**Action item:** Rewrite the text from each of the rows below, replacing "Add to Cart" with "Buy Now" and keeping everything else unchanged. Omit the pictures from your answer.

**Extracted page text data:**
======

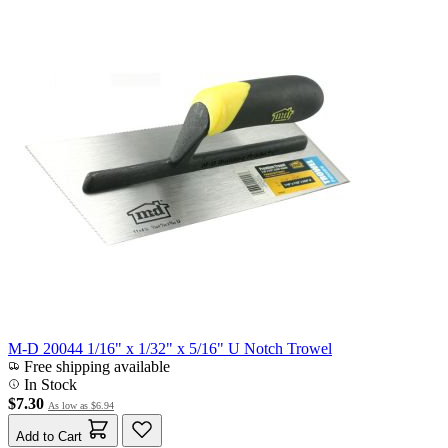
M-D 20044 1/16" x 1/32" x 5/16" U Notch Trowel
Free shipping available
In Stock
$7.30
As low as
$6.94
Add to Cart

======

**Task answer:**
M-D 20044 1/16" x 1/32" x 5/16" U Notch Trowel
Free shipping available
In Stock
$7.30
As low as
$6.94
Buy Now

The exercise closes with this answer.